12A - Diana - l'amie plurielle

L’Amie plurielle

Au fil du temps, des ans et de cette merveilleuse accumulation de circonstances diverses douloureuses parfois, jubilatoires souvent de la jeunesse, la maturité et le moment délicieux de la Sagesse, un visage, une douce chaleur, un bien être une lumière de laquelle, comme d’une flamme on se rapproche pour baigner dans sa douceur, le visage ami, aimé, soit par la présence physique soit par l’esprit apparait souriant, bienveillant, consolateur ou bien prêt à joindre son fou rire au nôtre.

Ce visage est pour moi depuis de nombreuses précieuses décennies, multiple et lié aux autres tels les bras de Shiva.

Elles ont été 4 à remplir mon âme d’amour et de bonheur.

Elles ne sont plus que 3 l’autre côté de la vie étant parfois jaloux de la beauté intelligence et force vitale de certains être qui comme celle qui me quitta il y a déjà si longtemps irradiait cette indomptable énergie faite de beauté physique, de drôlerie et d’immense faim de vivre jusqu’au bout de tout et de tous ! Ah Marcia l’irlandaise rousse et flamboyante ivre de sexe continental, de vin de Vouvray et de solide whiskey, d’amour tragique et de bonheur et talent maternel pour qui être sauvée par les pompiers était devenu une habitude insecouable, pour qui me dire merci d’être restée vivante quand je ne le voulais plus était une façon d’exorciser sa determination à partir et arrêter le manège infernal de son mal être.

Nous avions un pacte « avoir quarante ans et être grosses et heureuses un jour «

Elle n’a pas attendu ce moment là, une overdose de pilules du bonheur factice l’ont anéantie en pleine jeunesse, me laissant hantée par sa voix qui me rend visite parfois si clairement et ce sentiment d’abandon que les autres visages de l’amitié non pas su combler, ils se sont contentés de sourire, rire et pleurer à mes côtés, dans mes bras et au creux de mon amour.

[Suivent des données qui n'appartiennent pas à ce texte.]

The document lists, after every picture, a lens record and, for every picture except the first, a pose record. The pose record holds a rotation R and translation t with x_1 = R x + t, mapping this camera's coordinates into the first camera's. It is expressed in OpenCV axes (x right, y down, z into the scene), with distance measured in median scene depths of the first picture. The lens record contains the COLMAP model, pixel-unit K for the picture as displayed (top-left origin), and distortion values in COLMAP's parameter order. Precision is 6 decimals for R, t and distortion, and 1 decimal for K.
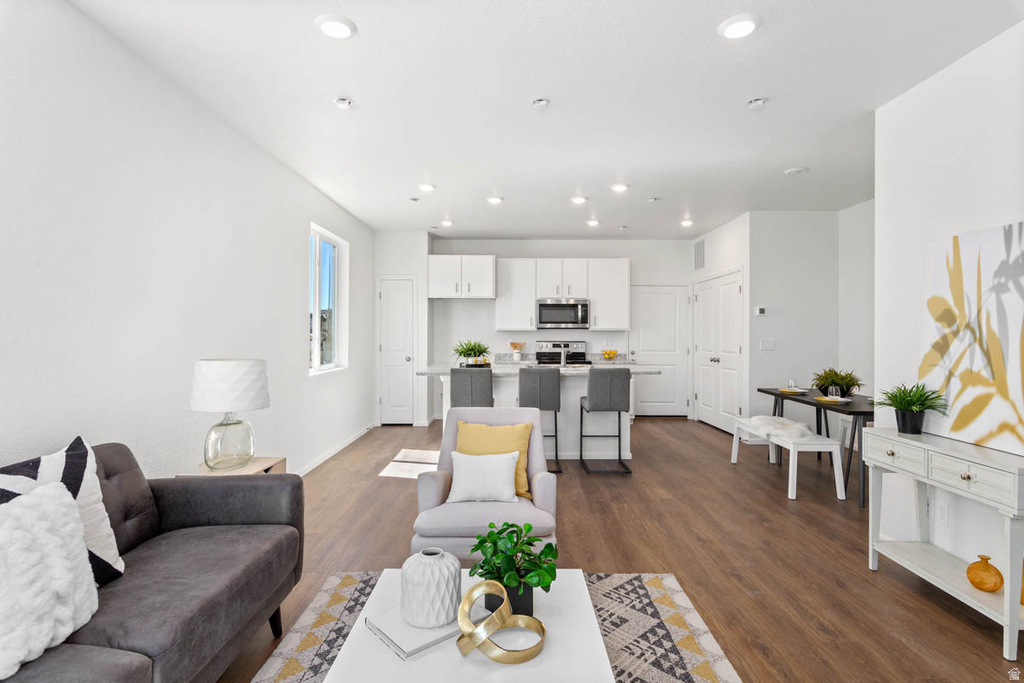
lens RADIAL K [[523.9, 0, 508.0], [0, 523.9, 331.2], [0, 0, 1]] dist [0.002781, -0.002339]
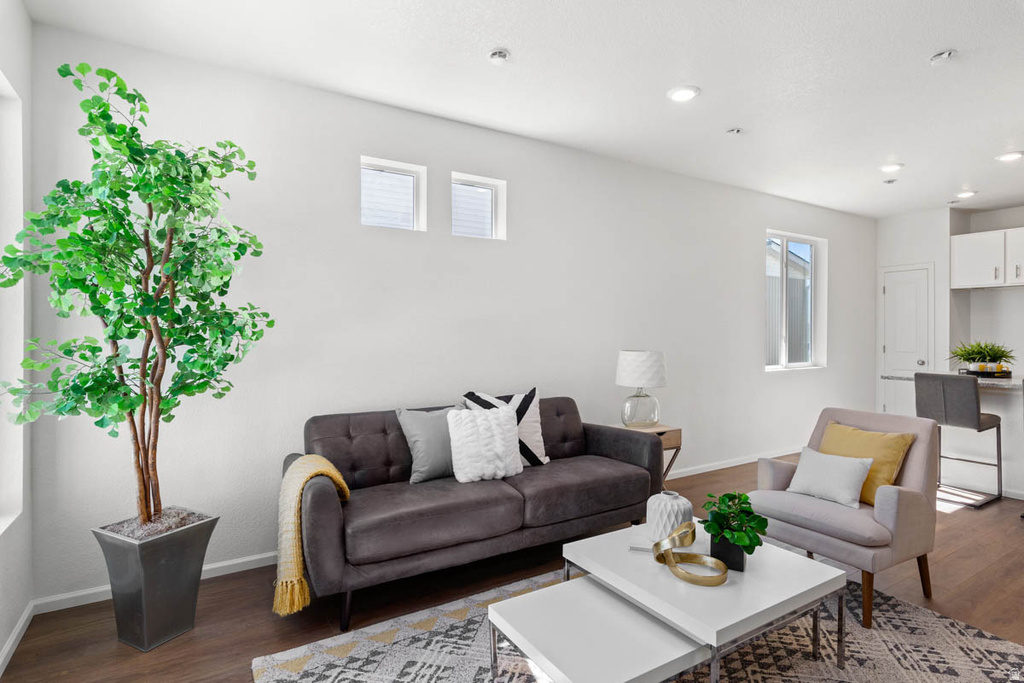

Ils se sont contentés de me redonner l’envie de continuer, retrouver les couleurs et les parfums du bonheur et la certitude que même si un pan de la maison de la vie s’écroule, on peut reconstruire et continuer.

La blondeur éthérée de Tamara, aussi solide qu’elle est physiquement fragile, son humour décapant, son irrémédiable fidélité sa beauté paranormale égalée seulement par la pureté de son âme que j’aime à croire pareille à la mienne. Que la vie que tu traverses si bien te sois de plus en plus douce ma belle et généreuse amie indispensable et que le dernier visage que je vois sur cette terre soit le tien.

La sombre beauté de Roxane la perle exotique des Caraïbes vient équilibrer la blondeur Botticellienne de Tamara, elles se complètent et pourtant si diverses deviennent une source de tendresse sûre et indestructible, indestructible oui, comme la discrète et pourtant si pleine de feu Florence qui depuis plus de 60 ans est aussi vitale à ma survie que les murs de ma maison. L’humour elle aussi et la constance à s’obstiner à m’aimer font d’elle une raison suffisante de m’attarder sur la Terre , continuer à être mère, amante, femme et surtout, surtout leur AMIE.